## PROBLEM TO WORK ON:
Print every line below exactly. Skip the pictures.

## SUPPLIED DATA:
· · ·
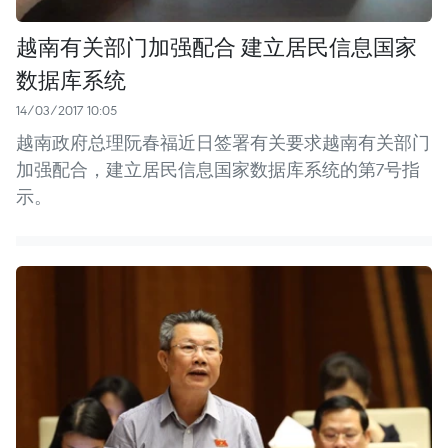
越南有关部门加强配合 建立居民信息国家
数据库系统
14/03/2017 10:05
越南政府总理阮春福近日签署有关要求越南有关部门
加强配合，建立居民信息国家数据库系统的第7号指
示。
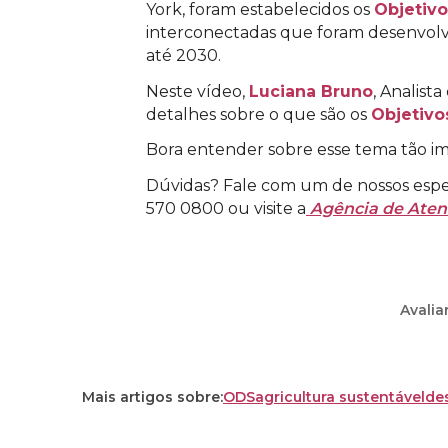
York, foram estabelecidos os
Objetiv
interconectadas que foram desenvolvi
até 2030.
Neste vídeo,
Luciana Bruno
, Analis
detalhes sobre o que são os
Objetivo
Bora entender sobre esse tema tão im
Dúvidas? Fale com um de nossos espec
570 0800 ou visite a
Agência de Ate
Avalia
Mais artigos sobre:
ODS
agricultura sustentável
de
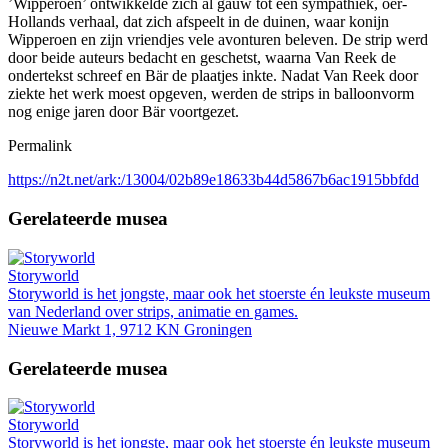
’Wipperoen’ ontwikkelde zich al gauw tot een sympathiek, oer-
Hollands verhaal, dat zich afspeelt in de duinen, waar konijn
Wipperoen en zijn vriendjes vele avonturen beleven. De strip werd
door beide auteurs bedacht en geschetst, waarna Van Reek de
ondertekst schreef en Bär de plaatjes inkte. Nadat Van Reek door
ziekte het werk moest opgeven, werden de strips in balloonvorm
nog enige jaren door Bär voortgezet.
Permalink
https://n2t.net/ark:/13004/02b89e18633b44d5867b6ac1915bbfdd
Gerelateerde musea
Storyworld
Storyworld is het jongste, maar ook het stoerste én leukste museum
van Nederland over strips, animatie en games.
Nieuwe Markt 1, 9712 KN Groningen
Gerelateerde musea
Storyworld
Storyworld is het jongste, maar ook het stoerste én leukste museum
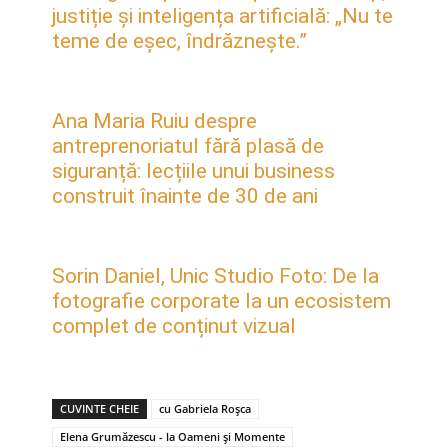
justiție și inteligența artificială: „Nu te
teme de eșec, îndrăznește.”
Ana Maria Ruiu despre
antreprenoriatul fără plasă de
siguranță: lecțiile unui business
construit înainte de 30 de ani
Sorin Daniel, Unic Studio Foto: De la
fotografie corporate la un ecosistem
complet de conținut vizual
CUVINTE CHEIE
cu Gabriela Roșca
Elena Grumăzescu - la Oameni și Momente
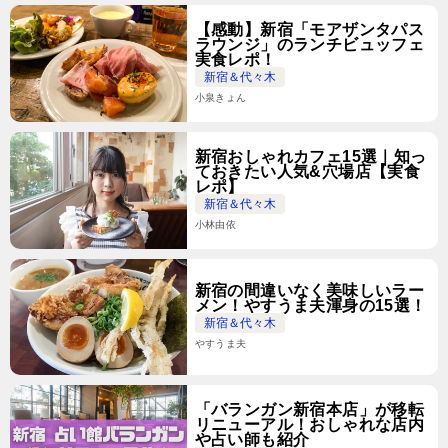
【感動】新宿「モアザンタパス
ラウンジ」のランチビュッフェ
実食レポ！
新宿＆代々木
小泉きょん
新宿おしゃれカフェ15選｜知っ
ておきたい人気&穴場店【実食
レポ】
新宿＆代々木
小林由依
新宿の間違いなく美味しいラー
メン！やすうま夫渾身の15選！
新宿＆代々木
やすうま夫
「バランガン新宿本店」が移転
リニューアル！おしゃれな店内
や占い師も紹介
· · ·
## ANSWER BOX:
越南有关部门加强配合 建立居民信息国家
数据库系统
14/03/2017 10:05
越南政府总理阮春福近日签署有关要求越南有关部门
加强配合，建立居民信息国家数据库系统的第7号指
示。
York, foram estabelecidos os
Objetiv
interconectadas que foram desenvolvi
até 2030.
Neste vídeo,
Luciana Bruno
, Analis
detalhes sobre o que são os
Objetivo
Bora entender sobre esse tema tão im
Dúvidas? Fale com um de nossos espec
570 0800 ou visite a
Agência de Ate
Avalia
Mais artigos sobre:
ODS
agricultura sustentável
de
’Wipperoen’ ontwikkelde zich al gauw tot een sympathiek, oer-
Hollands verhaal, dat zich afspeelt in de duinen, waar konijn
Wipperoen en zijn vriendjes vele avonturen beleven. De strip werd
door beide auteurs bedacht en geschetst, waarna Van Reek de
ondertekst schreef en Bär de plaatjes inkte. Nadat Van Reek door
ziekte het werk moest opgeven, werden de strips in balloonvorm
nog enige jaren door Bär voortgezet.
Permalink
https://n2t.net/ark:/13004/02b89e18633b44d5867b6ac1915bbfdd
Gerelateerde musea
Storyworld
Storyworld is het jongste, maar ook het stoerste én leukste museum
van Nederland over strips, animatie en games.
Nieuwe Markt 1, 9712 KN Groningen
Gerelateerde musea
Storyworld
Storyworld is het jongste, maar ook het stoerste én leukste museum
justiție și inteligența artificială: „Nu te
teme de eșec, îndrăznește.”
Ana Maria Ruiu despre
antreprenoriatul fără plasă de
siguranță: lecțiile unui business
construit înainte de 30 de ani
Sorin Daniel, Unic Studio Foto: De la
fotografie corporate la un ecosistem
complet de conținut vizual
CUVINTE CHEIE
cu Gabriela Roșca
Elena Grumăzescu - la Oameni și Momente
【感動】新宿「モアザンタパス
ラウンジ」のランチビュッフェ
実食レポ！
新宿＆代々木
小泉きょん
新宿おしゃれカフェ15選｜知っ
ておきたい人気&穴場店【実食
レポ】
新宿＆代々木
小林由依
新宿の間違いなく美味しいラー
メン！やすうま夫渾身の15選！
新宿＆代々木
やすうま夫
「バランガン新宿本店」が移転
リニューアル！おしゃれな店内
や占い師も紹介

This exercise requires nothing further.